Emendas são foco de corrupção desde que o mundo é mundo. Com o alargamento, a partir do governo Jair Bolsonaro, do quinhão do Orçamento da União a que os congressistas têm acesso, a partir de diferentes rubricas e de expedientes de pouca transparência, as denúncias de desvios de recursos explodiram.
Dino não foi o primeiro a tentar colocar um
freio no trem desgovernado. A agora aposentada ministra Rosa Weber foi a
primeira a pôr o dedo nessa ferida que o Executivo não tinha, como ainda não
tem, força para estancar sozinho. Daí por que a insistência do STF em regular o
tema seja vista, por parte de um Parlamento acostumado a só trabalhar mediante
a injeção de doses cada vez maiores de dinheiro nas bases de seus integrantes,
como uma dobradinha silenciosa entre o Judiciário e o governo.
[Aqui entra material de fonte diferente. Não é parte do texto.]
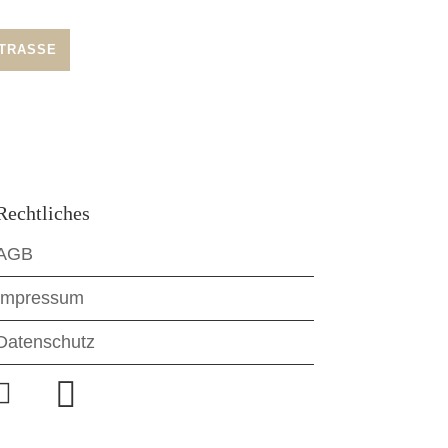
TRASSE
Rechtliches
AGB
Impressum
Datenschutz


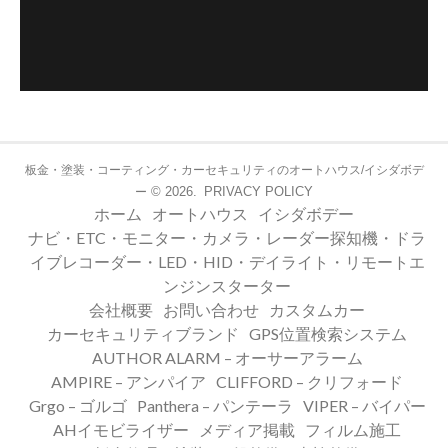
板金・塗装・コーティング・カーセキュリティのオートハウス/イシダボデ
© 2026.
PRIVACY POLICY
ー
ホーム
オートハウス
イシダボデー
ナビ・ETC・モニター・カメラ・レーダー探知機・ドラ
イブレコーダー・LED・HID・デイライト・リモートエ
ンジンスターター
会社概要
お問い合わせ
カスタムカー
カーセキュリティブランド
GPS位置検索システム
AUTHOR ALARM – オーサーアラーム
AMPIRE – アンパイア
CLIFFORD – クリフォード
Grgo – ゴルゴ
Panthera – パンテーラ
VIPER – バイパー
AHイモビライザー
メディア掲載
フィルム施工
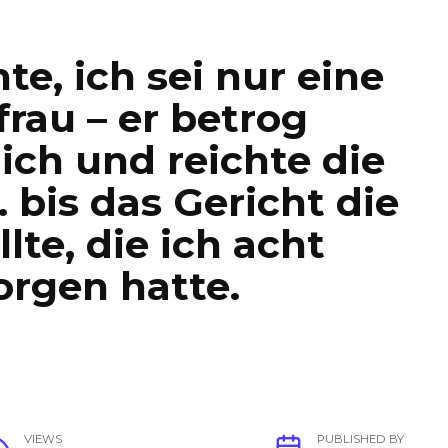
e, ich sei nur eine
frau – er betrog
ich und reichte die
 bis das Gericht die
te, die ich acht
orgen hatte.
VIEWS
PUBLISHED BY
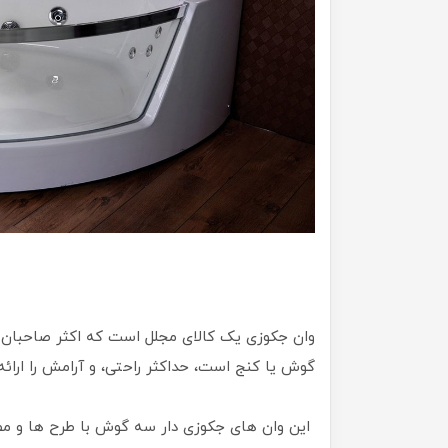
وان جکوزی یک کالای مجلل است که اکثر صاحبان خا
گوش یا کنج است، حداکثر راحتی، و آرامش را ارائه
این وان ‌های جکوزی دار سه گوش با طرح‌ ها و 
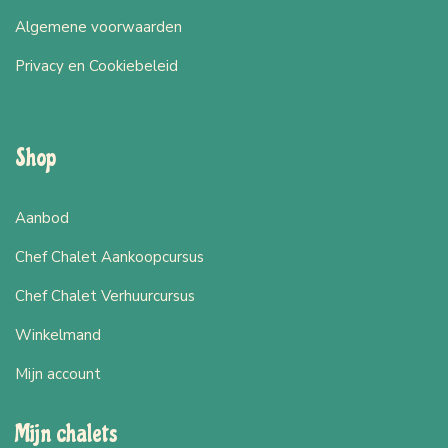
Algemene voorwaarden
Privacy en Cookiebeleid
Shop
Aanbod
Chef Chalet Aankoopcursus
Chef Chalet Verhuurcursus
Winkelmand
Mijn account
Mijn chalets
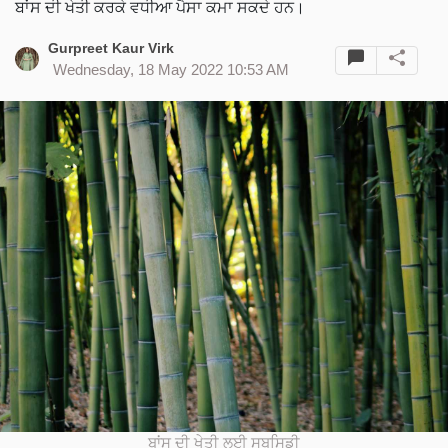
ਬਾਂਸ ਦੀ ਖੇਤੀ ਕਰਕੇ ਵਧੀਆ ਪੈਸਾ ਕਮਾ ਸਕਦੇ ਹਨ।
Gurpreet Kaur Virk
Wednesday, 18 May 2022 10:53 AM
ਬਾਂਸ ਦੀ ਖੇਤੀ ਲਈ ਸਬਸਿਡੀ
Os ministros de Lula parecem, de fato,
vendidos nesse jogo. Negociam com a Câmara e o Senado as votações, agilizam a
liberação dos recursos e sabem que operam na bacia das almas, pois, sem isso,
propostas como o pacote de corte de gastos simplesmente não passariam. Se há
alguma combinação com Dino, a percepção é que ela se dá diretamente entre ele e
Lula, sem testemunhas. Só que esse seria um expediente de altíssimo risco para
um presidente que termina o segundo ano de mandato no fio da navalha em termos
de governabilidade e de avaliação junto ao eleitorado.
A supressão do combustível das emendas no
momento em que os acordos fechados para as eleições das Mesas das duas Casas
têm de ser cumpridos é uma notícia capaz de tirar o espírito natalino de Arthur
Lira e Davi Alcolumbre, os principais operadores desse mecanismo no Congresso.
Lira acabara de dar um dos seus famosos
sprints em prazos para entregar a votação do pacote de corte de gastos,
essencial para Lula e Fernando Haddad fecharem o ano com um mínimo de
credibilidade junto aos agentes econômicos preservada.
As investigações a respeito das emendas
tendem a se concentrar em Alagoas, estado de Lira e destino de grande parte dos
recursos cuja liberação está sob a lupa de Flávio Dino e da Polícia Federal.
Não custa lembrar que o STF o livrou da investigação sobre suspeitas de desvios
em kits de robótica quando ele ainda tinha muito tempo na cadeira de presidente
da Câmara e a caneta cheia. Uma nova investigação, já começando na PF, não
teria os alegados vícios de origem que levaram à anulação da anterior e poderia
se dar sobre um Lira de volta à planície.
Como ele é uma das peças do xadrez da reforma
ministerial que deverá ser feita por Lula entre janeiro e fevereiro para tentar
justamente articular um bloco para seus dois últimos anos de governo e para a
reeleição, a insistência de Dino em regular a liberação das emendas ganha uma
dimensão para além do curto prazo, adquirindo potencial de paralisia do governo
e dano político ainda difícil de mensurar.
É isso que faz com que muitos ministros, pegos no contrapé pela nova paralisação dos repasses, duvidem que Lula tenha pedido a Dino que continuasse pisando no acelerador. Predomina a avaliação de que ele resolveu achar para si um nicho de atuação permanente. Assim como Alexandre de Moraes vai se eternizando como baluarte da democracia, Dino ficaria indefinidamente como fiscal das emendas. O pesadelo natalino de deputados e senadores.